We talk a lot about what goes onto your hair — low-tox, sulphate-free, the right product for your scalp. A dirty brush undoes a chunk of that effort before it’s had the chance to work. Clean tools are part of a low-tox routine, not separate from it.
How Often
Weekly if you’re using styling products regularly
Fortnightly for lighter, everyday use
Daily — just a quick hair removal, no full wash needed
The Method
1. Clear out the loose hair Before anything else, rake through the bristles to pull out loose hair and break up any surface buildup. Ten seconds, done daily if you can — it keeps the brush working properly between full cleans.
2. Run a warm soapy soak Fill a bowl or the sink with warm water and a small amount of sulphate-free shampoo. If your brush has a wooden handle, keep the water shallow — wood doesn’t like sitting in water.
3. Work the bristles Dip just the bristles in and massage them gently with your fingers to lift out residue.

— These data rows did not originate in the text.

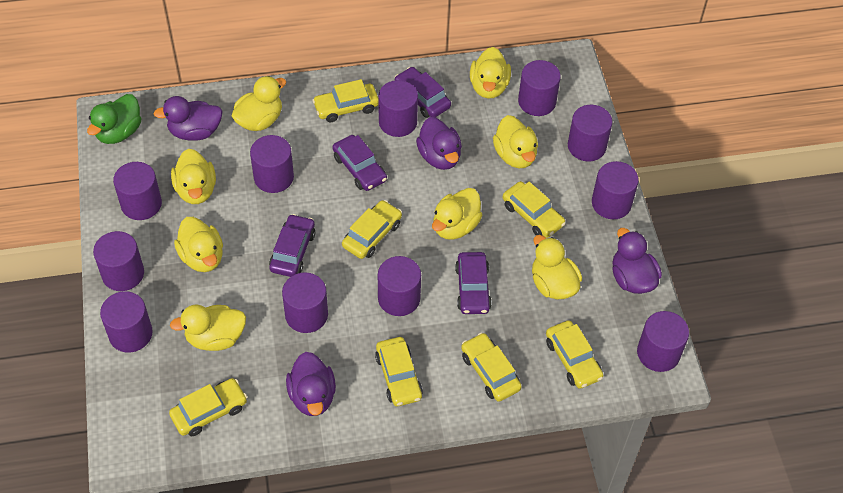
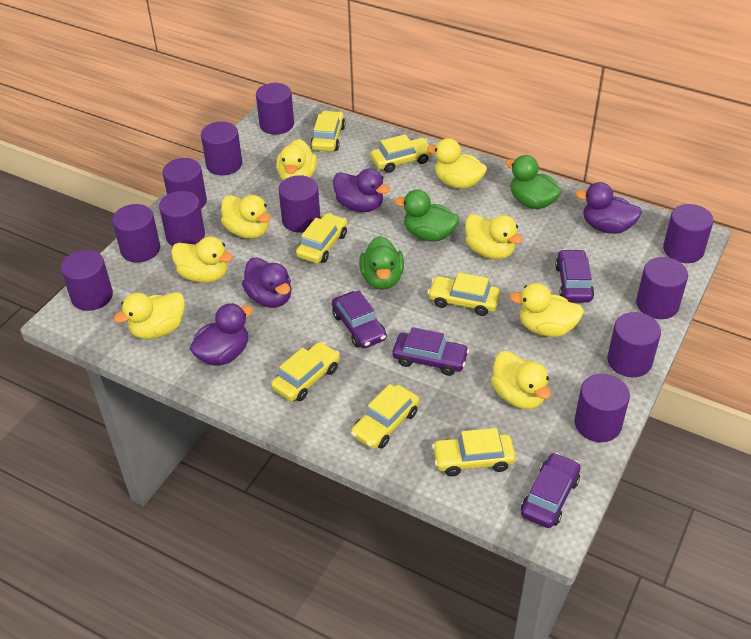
green duck: [87,94,141,144] = 1 -> [359,236,404,290] [395,190,459,242] [506,155,561,209] = 3

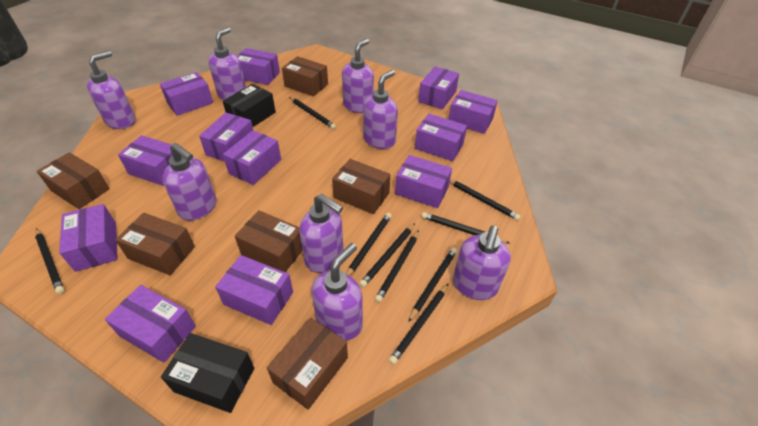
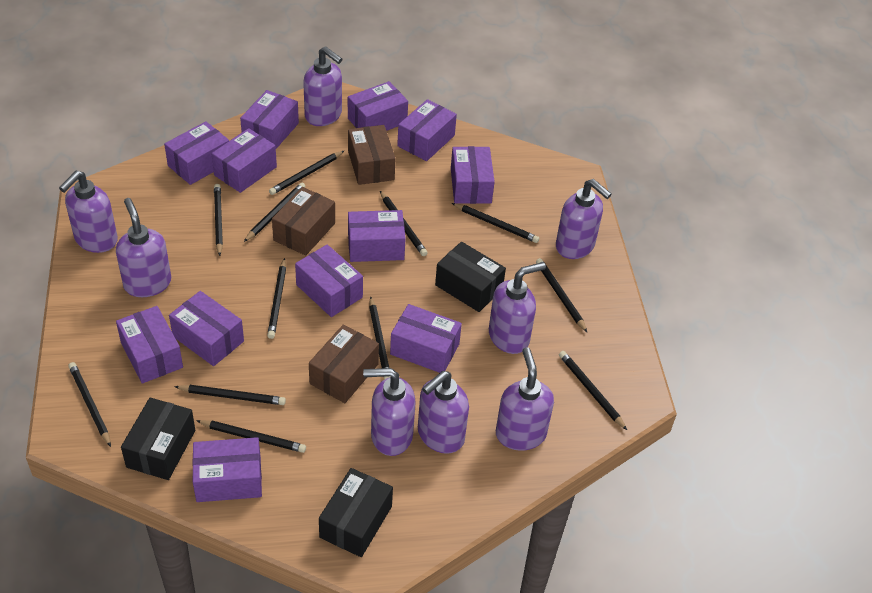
black box: [161,333,254,413] [223,84,276,127] = 2 -> [121,397,195,480] [319,468,393,557] [435,242,506,312] = 3
black pencil: [35,228,64,294] [289,97,336,129] [346,213,392,276] [359,223,415,287] [375,230,419,303] [389,283,449,365] [408,248,457,322] [422,212,510,244] [450,179,521,220] = 9 -> [68,362,111,447] [174,385,286,405] [196,420,306,453] [214,184,223,256] [244,183,305,242] [267,258,286,339] [269,151,344,195] [369,296,391,380] [380,191,428,256] [452,203,539,243] [536,258,587,332] [559,351,627,430] = 12
brown box: [37,152,110,209] [115,213,195,275] [235,210,302,272] [267,318,348,410] [282,56,328,96] [332,159,390,214] = 6 -> [272,187,335,256] [309,325,379,403] [348,125,396,185] = 3

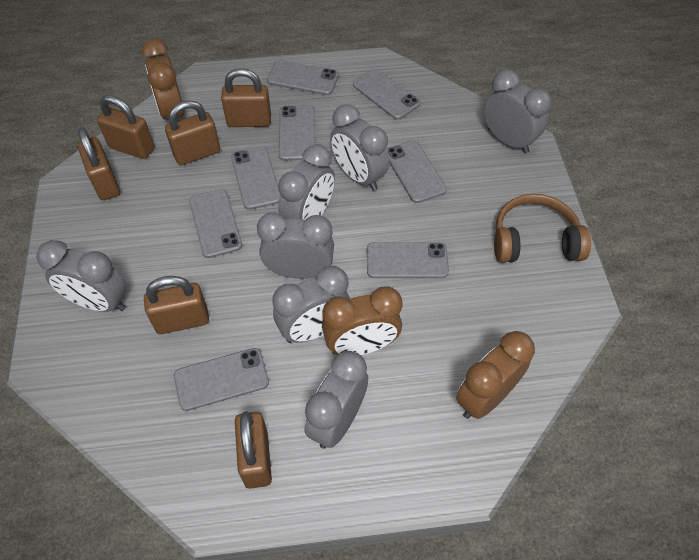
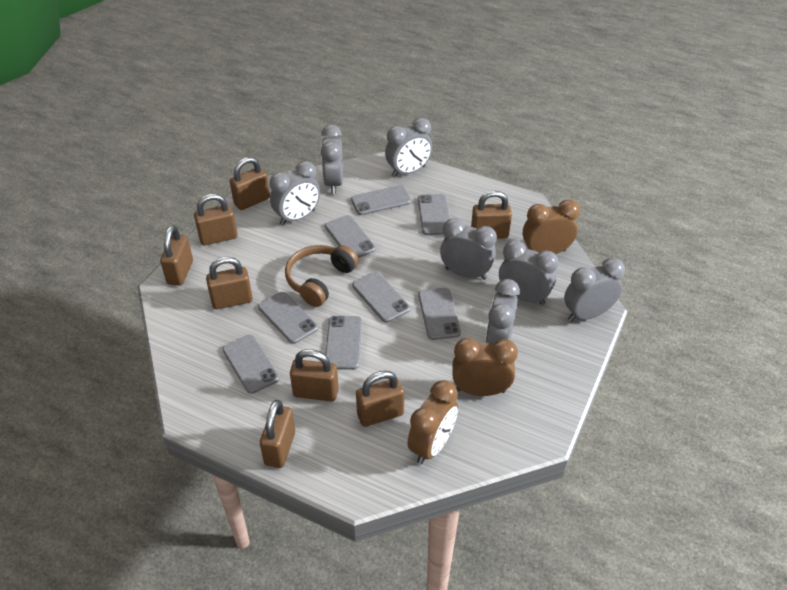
brown padlock: [77,128,120,200] [97,95,154,159] [144,276,209,334] [165,100,220,165] [221,68,271,127] [235,412,272,489] = 6 -> [160,225,193,286] [194,194,238,245] [206,257,253,309] [230,157,270,210] [260,400,295,468] [290,349,339,401] [356,371,404,427] [471,191,512,239] = 8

No need to rush this bit.
4. Rinse properly Rinse under warm running water until it runs completely clear — no shampoo left sitting in the base of the bristles.
5. Dry it right Lay the brush bristle-side down on a towel and let it air dry. Skip the heat, skip standing it upright — slow drying protects both the bristles and the handle.
The Bottom Line
A clean brush is a small habit that quietly supports everything else — happier scalp, better product performance, hair that holds up longer between washes. It’s not a ritual, it’s basic maintenance. Two minutes, once a week. Worth it.

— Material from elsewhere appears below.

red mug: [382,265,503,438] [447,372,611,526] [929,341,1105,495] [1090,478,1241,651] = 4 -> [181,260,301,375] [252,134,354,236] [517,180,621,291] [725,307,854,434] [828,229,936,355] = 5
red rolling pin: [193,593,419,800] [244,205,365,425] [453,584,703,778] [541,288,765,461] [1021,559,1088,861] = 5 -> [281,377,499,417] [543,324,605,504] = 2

A Few More Things Worth Knowing
Match the wash to the brush. A boar bristle brush hates a long soak — it strips the natural oils that make it worth owning in the first place. Wipe it down and clean just the tips instead. Plastic or nylon bristles can handle a proper soak, no issue.

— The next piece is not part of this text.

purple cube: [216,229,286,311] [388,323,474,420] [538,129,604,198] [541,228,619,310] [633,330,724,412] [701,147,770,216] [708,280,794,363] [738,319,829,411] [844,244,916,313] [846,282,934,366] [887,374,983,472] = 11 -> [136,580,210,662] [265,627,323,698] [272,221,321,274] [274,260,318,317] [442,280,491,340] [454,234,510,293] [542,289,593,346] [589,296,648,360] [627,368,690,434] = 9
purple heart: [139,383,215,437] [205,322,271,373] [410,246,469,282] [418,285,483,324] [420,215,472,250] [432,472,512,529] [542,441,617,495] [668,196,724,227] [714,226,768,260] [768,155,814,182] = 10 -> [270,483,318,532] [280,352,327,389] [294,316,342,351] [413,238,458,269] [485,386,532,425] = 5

Skip anything with sulphates or synthetic fragrance. Whatever you’re rinsing your brush with ends up back on your scalp too. A gentle, sulphate-free shampoo does the job without adding to the residue you’re trying to remove in the first place.
One brush, one job. Using the same brush wet and dry, on product-heavy hair and clean hair, speeds up buildup. If you can, keep a separate brush for detangling wet hair straight out of the shower.
Know when to let it go. Bent bristles, a cracked base, a cushion that’s lost its bounce — no amount of cleaning fixes a brush that’s past it. Replace it rather than keep nursing it along.
Clean it before you colour. Got a balayage or colour appointment coming up? Clean your brush the day before. If it’s full of old product and oil, that buildup transfers straight into your hair the moment you brush it out post-appointment — which can affect how your colour settles.
Combs need this too. Same rules apply to combs — rake, soak, rinse, dry flat. Wide-tooth combs used on wet hair build up conditioner residue fast, so don’t let them off the hook just because they’re not technically a “brush.”